Reproduce the data that follows precisely.

Records excerpted from a collection:
=-=-=

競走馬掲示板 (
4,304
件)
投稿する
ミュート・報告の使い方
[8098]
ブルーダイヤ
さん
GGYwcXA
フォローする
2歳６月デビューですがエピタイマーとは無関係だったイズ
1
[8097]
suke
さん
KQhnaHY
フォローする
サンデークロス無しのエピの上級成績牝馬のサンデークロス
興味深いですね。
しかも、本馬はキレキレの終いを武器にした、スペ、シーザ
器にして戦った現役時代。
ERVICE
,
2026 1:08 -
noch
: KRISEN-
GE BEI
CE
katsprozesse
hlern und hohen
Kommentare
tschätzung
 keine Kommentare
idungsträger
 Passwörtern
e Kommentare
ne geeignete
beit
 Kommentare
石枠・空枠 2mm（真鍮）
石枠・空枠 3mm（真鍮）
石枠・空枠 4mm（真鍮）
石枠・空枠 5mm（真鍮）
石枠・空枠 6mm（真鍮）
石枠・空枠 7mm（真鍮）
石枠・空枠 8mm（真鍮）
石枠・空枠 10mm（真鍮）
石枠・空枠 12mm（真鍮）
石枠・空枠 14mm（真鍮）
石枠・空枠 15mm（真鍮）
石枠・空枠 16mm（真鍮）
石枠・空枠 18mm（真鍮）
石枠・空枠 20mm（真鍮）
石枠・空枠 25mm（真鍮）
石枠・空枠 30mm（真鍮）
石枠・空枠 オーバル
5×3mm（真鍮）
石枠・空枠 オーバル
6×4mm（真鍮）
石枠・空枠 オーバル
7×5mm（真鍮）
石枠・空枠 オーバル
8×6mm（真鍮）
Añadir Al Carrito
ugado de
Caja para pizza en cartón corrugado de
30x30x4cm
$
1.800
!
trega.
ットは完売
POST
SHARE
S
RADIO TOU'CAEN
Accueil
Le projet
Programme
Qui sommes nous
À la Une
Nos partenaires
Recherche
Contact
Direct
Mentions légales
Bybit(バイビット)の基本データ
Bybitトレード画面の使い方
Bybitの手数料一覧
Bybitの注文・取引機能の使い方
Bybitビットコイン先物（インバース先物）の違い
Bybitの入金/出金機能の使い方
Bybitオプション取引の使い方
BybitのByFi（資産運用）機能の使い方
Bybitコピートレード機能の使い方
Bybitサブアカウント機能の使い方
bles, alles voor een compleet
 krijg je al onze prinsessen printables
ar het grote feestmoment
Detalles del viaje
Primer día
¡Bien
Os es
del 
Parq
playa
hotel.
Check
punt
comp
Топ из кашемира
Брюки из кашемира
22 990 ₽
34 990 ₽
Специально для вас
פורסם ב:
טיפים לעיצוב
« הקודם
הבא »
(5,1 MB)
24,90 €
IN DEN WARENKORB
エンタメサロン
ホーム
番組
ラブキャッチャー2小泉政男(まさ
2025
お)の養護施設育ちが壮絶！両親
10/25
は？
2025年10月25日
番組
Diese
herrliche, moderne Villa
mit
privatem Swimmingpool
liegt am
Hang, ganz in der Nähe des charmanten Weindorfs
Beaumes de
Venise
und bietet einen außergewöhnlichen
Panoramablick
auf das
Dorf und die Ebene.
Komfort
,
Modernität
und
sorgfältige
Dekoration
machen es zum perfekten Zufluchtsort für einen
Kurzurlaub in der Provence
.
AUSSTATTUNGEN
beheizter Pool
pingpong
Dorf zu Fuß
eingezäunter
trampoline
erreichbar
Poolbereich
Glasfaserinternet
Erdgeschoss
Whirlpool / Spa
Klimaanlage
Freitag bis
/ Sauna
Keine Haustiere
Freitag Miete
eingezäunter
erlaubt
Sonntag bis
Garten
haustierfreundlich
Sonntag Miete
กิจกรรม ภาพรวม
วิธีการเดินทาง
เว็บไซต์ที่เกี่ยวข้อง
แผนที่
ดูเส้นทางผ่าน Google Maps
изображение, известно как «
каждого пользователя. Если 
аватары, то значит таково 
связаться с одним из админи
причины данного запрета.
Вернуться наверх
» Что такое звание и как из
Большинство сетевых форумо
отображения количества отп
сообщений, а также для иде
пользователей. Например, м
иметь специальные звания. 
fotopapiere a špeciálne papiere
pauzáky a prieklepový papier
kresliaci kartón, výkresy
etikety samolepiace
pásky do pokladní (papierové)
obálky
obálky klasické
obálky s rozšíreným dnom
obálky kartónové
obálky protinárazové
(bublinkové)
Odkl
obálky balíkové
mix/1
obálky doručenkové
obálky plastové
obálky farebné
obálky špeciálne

=-=-=

FINISHED EXERCISE -
競走馬掲示板 (
4,304
件)
投稿する
ミュート・報告の使い方
[8098]
ブルーダイヤ
さん
GGYwcXA
フォローする
2歳６月デビューですがエピタイマーとは無関係だったイズ
1
[8097]
suke
さん
KQhnaHY
フォローする
サンデークロス無しのエピの上級成績牝馬のサンデークロス
興味深いですね。
しかも、本馬はキレキレの終いを武器にした、スペ、シーザ
器にして戦った現役時代。
ERVICE
,
2026 1:08 -
noch
: KRISEN-
GE BEI
CE
katsprozesse
hlern und hohen
Kommentare
tschätzung
 keine Kommentare
idungsträger
 Passwörtern
e Kommentare
ne geeignete
beit
 Kommentare
石枠・空枠 2mm（真鍮）
石枠・空枠 3mm（真鍮）
石枠・空枠 4mm（真鍮）
石枠・空枠 5mm（真鍮）
石枠・空枠 6mm（真鍮）
石枠・空枠 7mm（真鍮）
石枠・空枠 8mm（真鍮）
石枠・空枠 10mm（真鍮）
石枠・空枠 12mm（真鍮）
石枠・空枠 14mm（真鍮）
石枠・空枠 15mm（真鍮）
石枠・空枠 16mm（真鍮）
石枠・空枠 18mm（真鍮）
石枠・空枠 20mm（真鍮）
石枠・空枠 25mm（真鍮）
石枠・空枠 30mm（真鍮）
石枠・空枠 オーバル
5×3mm（真鍮）
石枠・空枠 オーバル
6×4mm（真鍮）
石枠・空枠 オーバル
7×5mm（真鍮）
石枠・空枠 オーバル
8×6mm（真鍮）
Añadir Al Carrito
ugado de
Caja para pizza en cartón corrugado de
30x30x4cm
$
1.800
!
trega.
ットは完売
POST
SHARE
S
RADIO TOU'CAEN
Accueil
Le projet
Programme
Qui sommes nous
À la Une
Nos partenaires
Recherche
Contact
Direct
Mentions légales
Bybit(バイビット)の基本データ
Bybitトレード画面の使い方
Bybitの手数料一覧
Bybitの注文・取引機能の使い方
Bybitビットコイン先物（インバース先物）の違い
Bybitの入金/出金機能の使い方
Bybitオプション取引の使い方
BybitのByFi（資産運用）機能の使い方
Bybitコピートレード機能の使い方
Bybitサブアカウント機能の使い方
bles, alles voor een compleet
 krijg je al onze prinsessen printables
ar het grote feestmoment
Detalles del viaje
Primer día
¡Bien
Os es
del 
Parq
playa
hotel.
Check
punt
comp
Топ из кашемира
Брюки из кашемира
22 990 ₽
34 990 ₽
Специально для вас
פורסם ב:
טיפים לעיצוב
« הקודם
הבא »
(5,1 MB)
24,90 €
IN DEN WARENKORB
エンタメサロン
ホーム
番組
ラブキャッチャー2小泉政男(まさ
2025
お)の養護施設育ちが壮絶！両親
10/25
は？
2025年10月25日
番組
Diese
herrliche, moderne Villa
mit
privatem Swimmingpool
liegt am
Hang, ganz in der Nähe des charmanten Weindorfs
Beaumes de
Venise
und bietet einen außergewöhnlichen
Panoramablick
auf das
Dorf und die Ebene.
Komfort
,
Modernität
und
sorgfältige
Dekoration
machen es zum perfekten Zufluchtsort für einen
Kurzurlaub in der Provence
.
AUSSTATTUNGEN
beheizter Pool
pingpong
Dorf zu Fuß
eingezäunter
trampoline
erreichbar
Poolbereich
Glasfaserinternet
Erdgeschoss
Whirlpool / Spa
Klimaanlage
Freitag bis
/ Sauna
Keine Haustiere
Freitag Miete
eingezäunter
erlaubt
Sonntag bis
Garten
haustierfreundlich
Sonntag Miete
กิจกรรม ภาพรวม
วิธีการเดินทาง
เว็บไซต์ที่เกี่ยวข้อง
แผนที่
ดูเส้นทางผ่าน Google Maps
изображение, известно как «
каждого пользователя. Если 
аватары, то значит таково 
связаться с одним из админи
причины данного запрета.
Вернуться наверх
» Что такое звание и как из
Большинство сетевых форумо
отображения количества отп
сообщений, а также для иде
пользователей. Например, м
иметь специальные звания. 
fotopapiere a špeciálne papiere
pauzáky a prieklepový papier
kresliaci kartón, výkresy
etikety samolepiace
pásky do pokladní (papierové)
obálky
obálky klasické
obálky s rozšíreným dnom
obálky kartónové
obálky protinárazové
(bublinkové)
Odkl
obálky balíkové
mix/1
obálky doručenkové
obálky plastové
obálky farebné
obálky špeciálne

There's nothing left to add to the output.